Tan Mu has described quantum computers as portraits of externalized intelligence, memory, and cognition. That formulation is crucial for interpreting this work’s affect. Portraiture traditionally grants viewers access to subjectivity through face and gesture. Quantum Gaze withholds both while still functioning as portrait. Its subject is not a person but a social relation, a relation between human curiosity and machine opacity. The image becomes portraiture of a civilization that increasingly delegates inference to systems it cannot audit directly.

If there is a philosophical lineage here, it sits near modern debates on instrumentality and black-box mediation, though the painting wisely avoids theoretical signage. Its method remains visual and compositional. The viewer’s body is enlisted through distance and descent, then halted by nonresolution. This bodily pattern produces cognition as much as the iconography does. You do not simply read an argument about opacity. You enact it, step by visual step, until the structure refuses further passage.

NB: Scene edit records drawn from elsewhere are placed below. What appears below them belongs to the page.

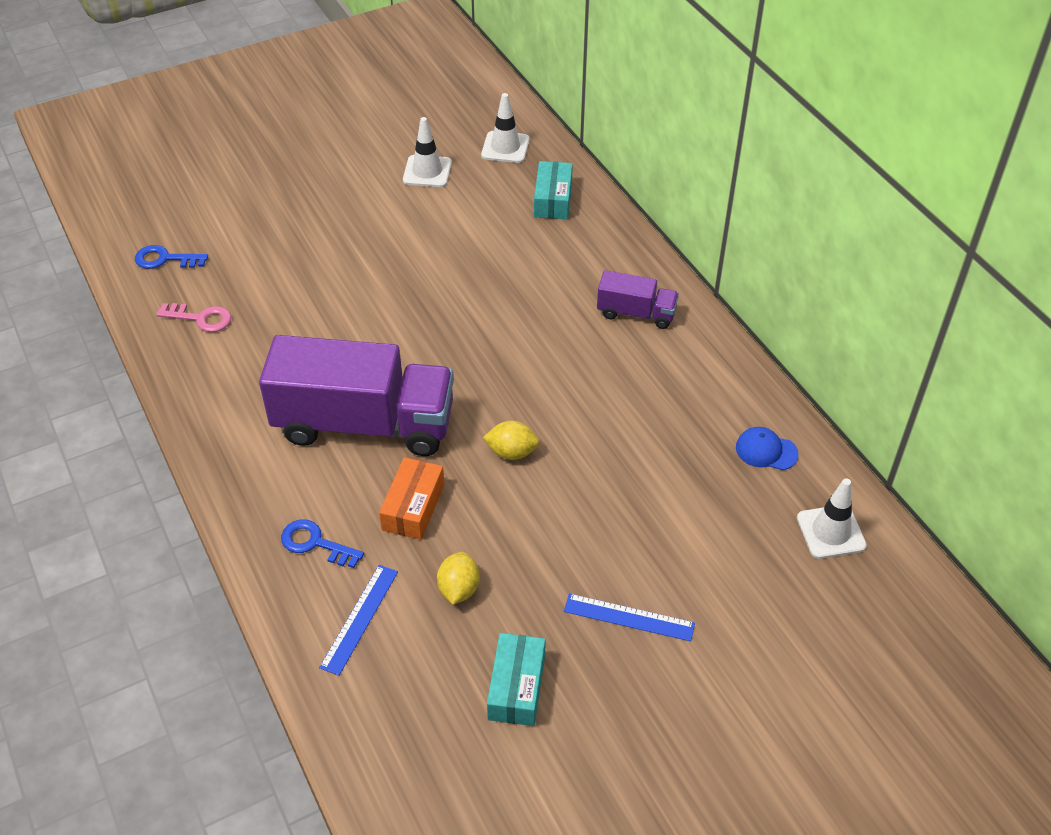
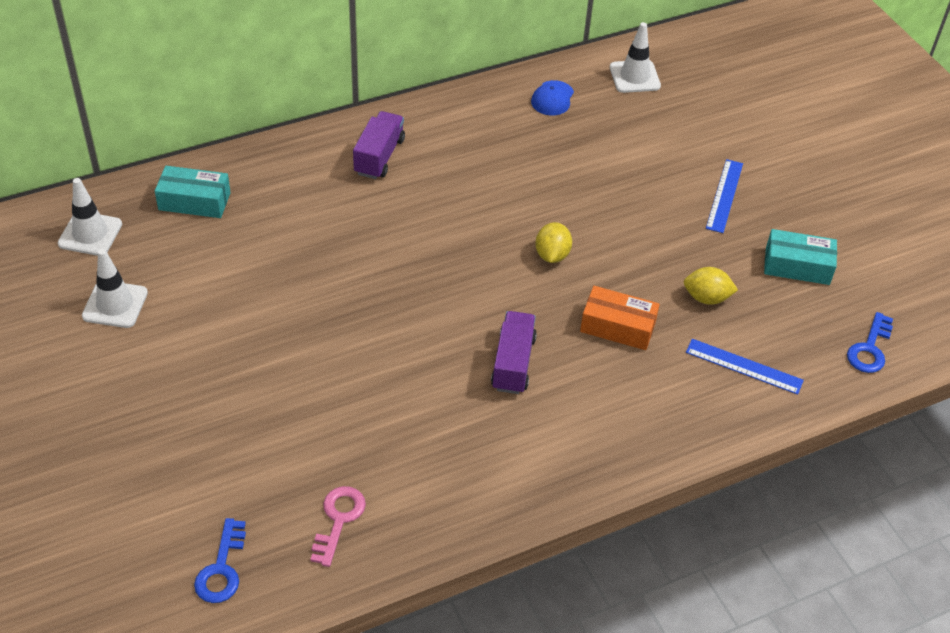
camera: 90 degrees left, 0 degrees up
purple truck [259,335,454,456] -> purple truck [491,311,537,394], size x0.47
blue key [281,519,364,568] -> blue key moved to [847,312,893,373]

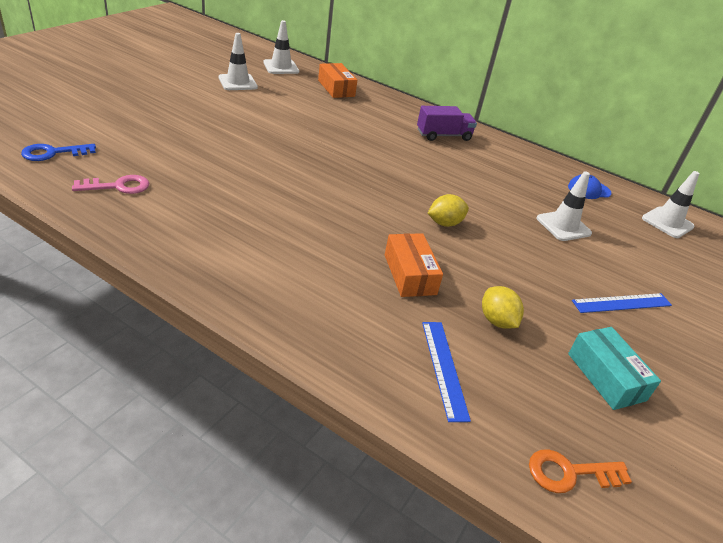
camera: 55 degrees right, 10 degrees down
turquoise box [155,166,231,218] -> orange box [318,63,357,98]
purple truck [491,311,537,394] -> none
blue key [847,312,893,373] -> orange key [529,449,632,493]
none -> white traffic cone [537,172,592,241]

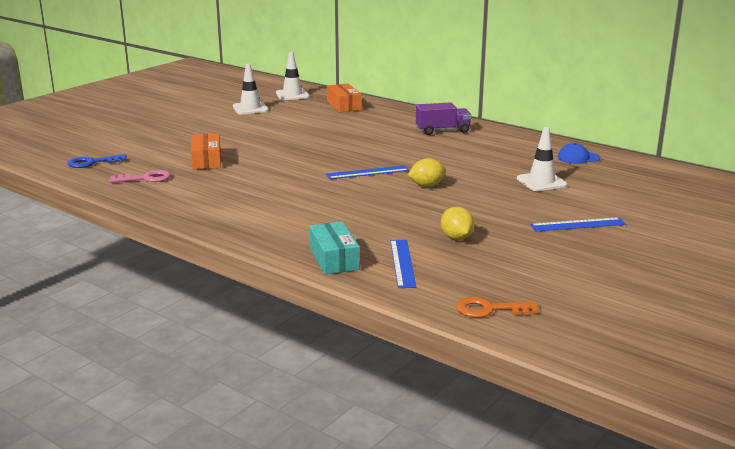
camera: 10 degrees right, 15 degrees down
orange box [385,233,443,297] -> orange box moved to [191,133,221,169]
turquoise box [568,327,661,410] -> turquoise box moved to [309,221,360,274]
white traffic cone [642,171,699,238] -> none
none -> blue ruler [326,165,409,179]

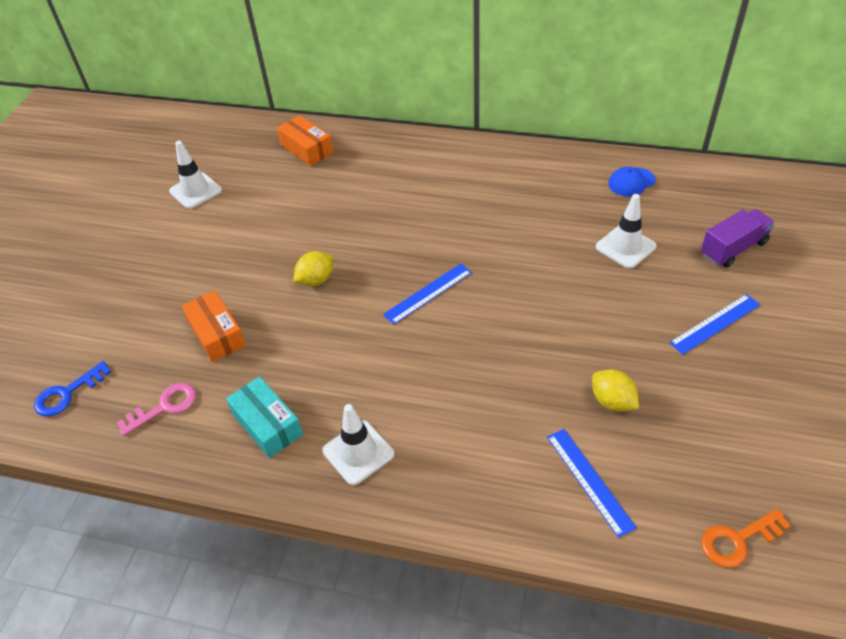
camera: 20 degrees left, 25 degrees up
white traffic cone [276,52,310,100] -> white traffic cone moved to [323,404,394,485]
turquoise box [309,221,360,274] -> turquoise box moved to [226,376,303,458]
yellow lemon [408,158,446,187] -> yellow lemon moved to [293,251,333,287]
purple truck [416,102,472,135] -> purple truck moved to [701,209,775,268]

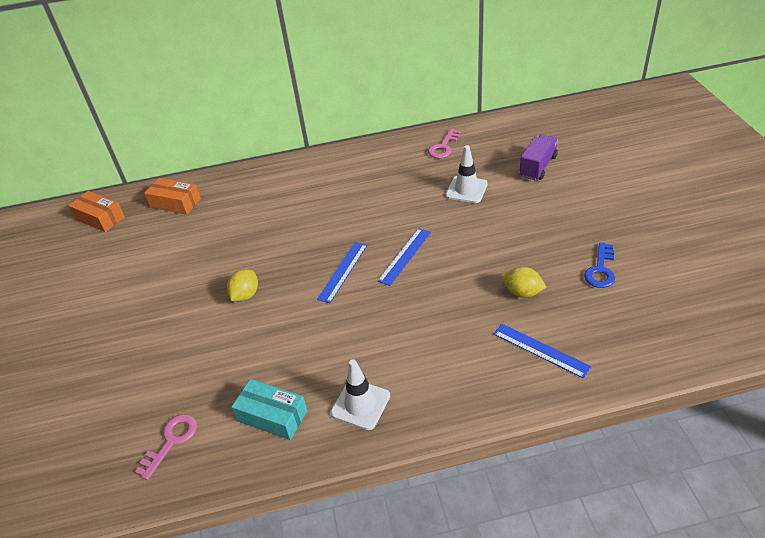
camera: 25 degrees left, 5 degrees down
blue key [34,361,111,417] -> blue key moved to [584,242,615,288]
white traffic cone [169,141,222,209] -> none
orange box [182,290,246,362] -> orange box moved to [68,191,125,232]
blue cap [608,167,656,197] -> pink key [428,129,460,158]
blue ruler [669,294,760,355] -> blue ruler moved to [378,228,431,286]
orange key [701,509,791,568] -> none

The ERES lecture program, now accessible through the institution’s video archive, adds an important counterpoint. There, physicists articulate superconducting qubits, cryogenic control, and quantum communication in explicit conceptual language. Against that explicitness, Tan Mu’s painting does something complementary but not subordinate. It maps the experiential politics of those systems, how they are encountered, trusted, and culturally integrated before they are analytically understood. The two registers are not rivals. They are asymmetrical partners.

It is also worth noting how the painting handles ornament. The chandelier-like silhouette could easily become pure spectacle, especially in a culture that already aestheticizes technological complexity in product launches, architectural renderings, and investment narratives. Tan Mu borrows that ornamental attraction and then disciplines it. Repetition is never gratuitous. Metallic radiance is never free-floating. Every seduction is tethered to a compositional gate. Ornament here is a delivery system for critique, not an escape from it.

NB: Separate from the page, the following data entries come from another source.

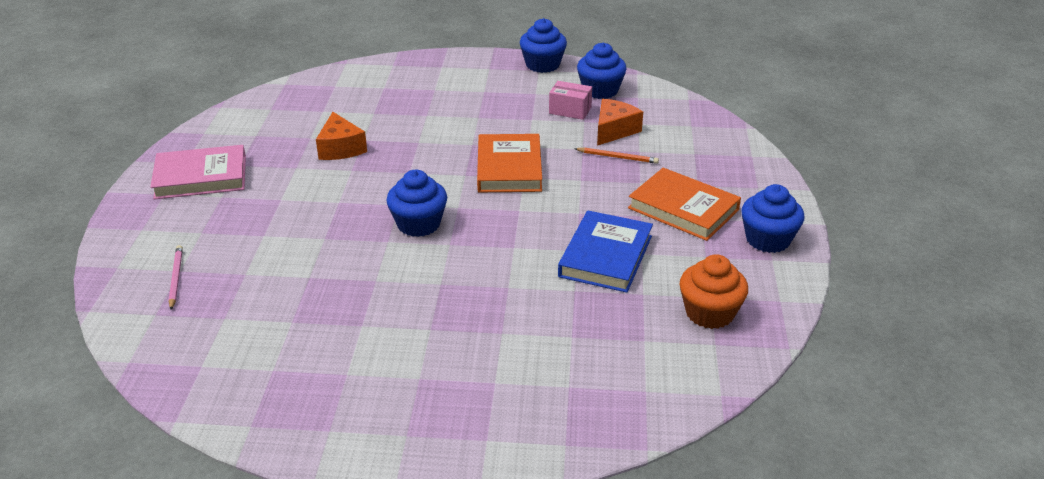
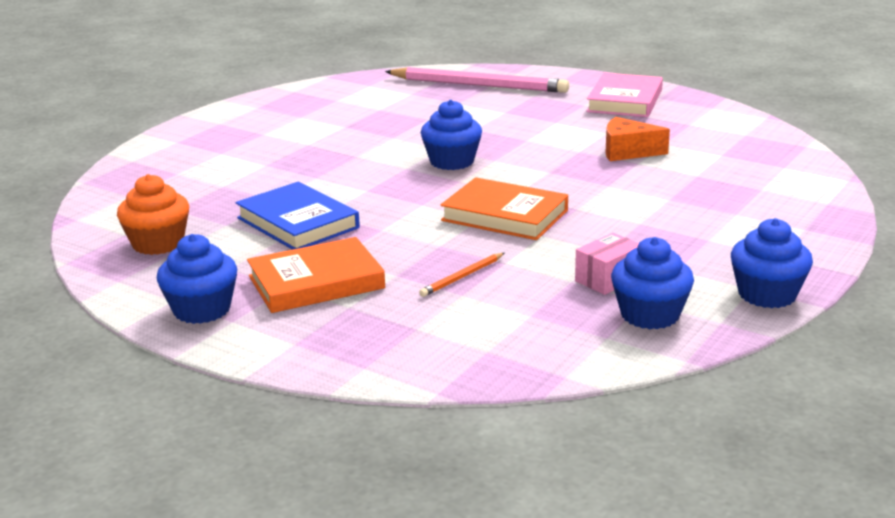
camera: 120 degrees right, 10 degrees down
pink pencil [169,245,183,310] -> pink pencil [385,67,569,93], size x2.35
orange cheese [597,99,643,146] -> none

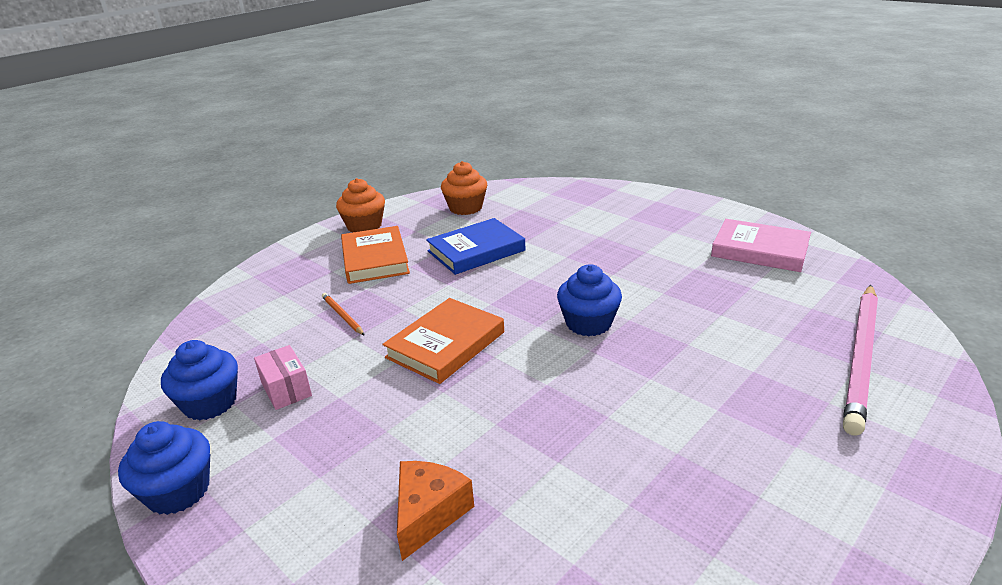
camera: 100 degrees right, 5 degrees up
blue cupcake [157,234,237,324] -> orange cupcake [336,178,385,232]
pink book [586,73,663,117] -> pink book moved to [711,219,811,272]
orange cheese [606,117,670,161] -> orange cheese moved to [397,461,474,561]

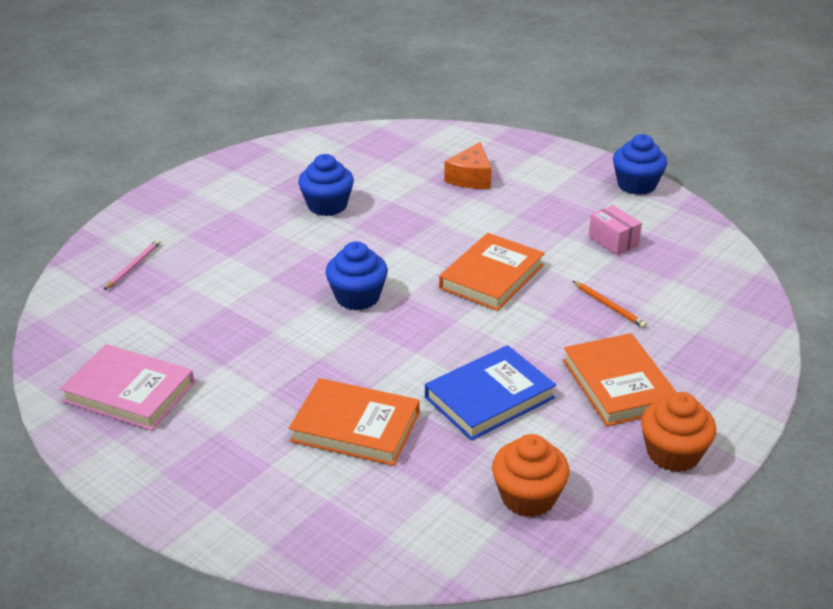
camera: 175 degrees right, 5 degrees up
blue cupcake [161,340,238,421] -> blue cupcake moved to [298,154,354,216]
pink pencil [843,285,878,436] -> pink pencil [104,239,161,290], size x0.43
none -> orange book [289,378,420,466]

For contemporary institutions, this painting raises a practical curatorial question. When museums and foundations stage art-science encounters, do they invite viewers into genuine interpretive complexity, or do they merely circulate the aura of scientific legitimacy? Quantum Gaze argues for the former by making complexity felt as structural limit rather than promotional fascination. Its refusal to reward the viewer with a final reveal can be frustrating, but that frustration is epistemically honest. It reproduces the condition under which much modern infrastructure is actually encountered.

The strongest closing claim is therefore not that Tan Mu has made quantum computing visible. She has made its social choreography visible, the sequence by which a system can appear open while remaining protected, and by which viewers can feel informed while remaining outside operational depth. The painting’s afterimage is not a machine. It is a boundary condition. You leave recognizing that boundaries are now among the primary forms through which authority is exercised, and that seeing a boundary is never the same as crossing it.

One final distinction clarifies the work’s place in current painting discourse. Many contemporary pictures of technological objects oscillate between warning and worship, alternating panic and awe without formal consequence. Quantum Gaze refuses that emotional binary. Its argument is procedural. By controlling where light accumulates, where form dissolves, and where descent is arrested, Tan Mu replaces attitude with structure. The painting does not ask viewers to feel for or against technology. It asks them to notice how assent is composed, layer by layer, and how quickly composition hardens into common sense.

That is why the painting stays with you after the room clears. Not because it offers a new icon of technological destiny, and not because it flatters art’s capacity to explain science, but because it insists on a more difficult task. It asks what forms of trust we continue to grant when the threshold remains visible and uncrossed, and what it means to keep calling that condition transparency.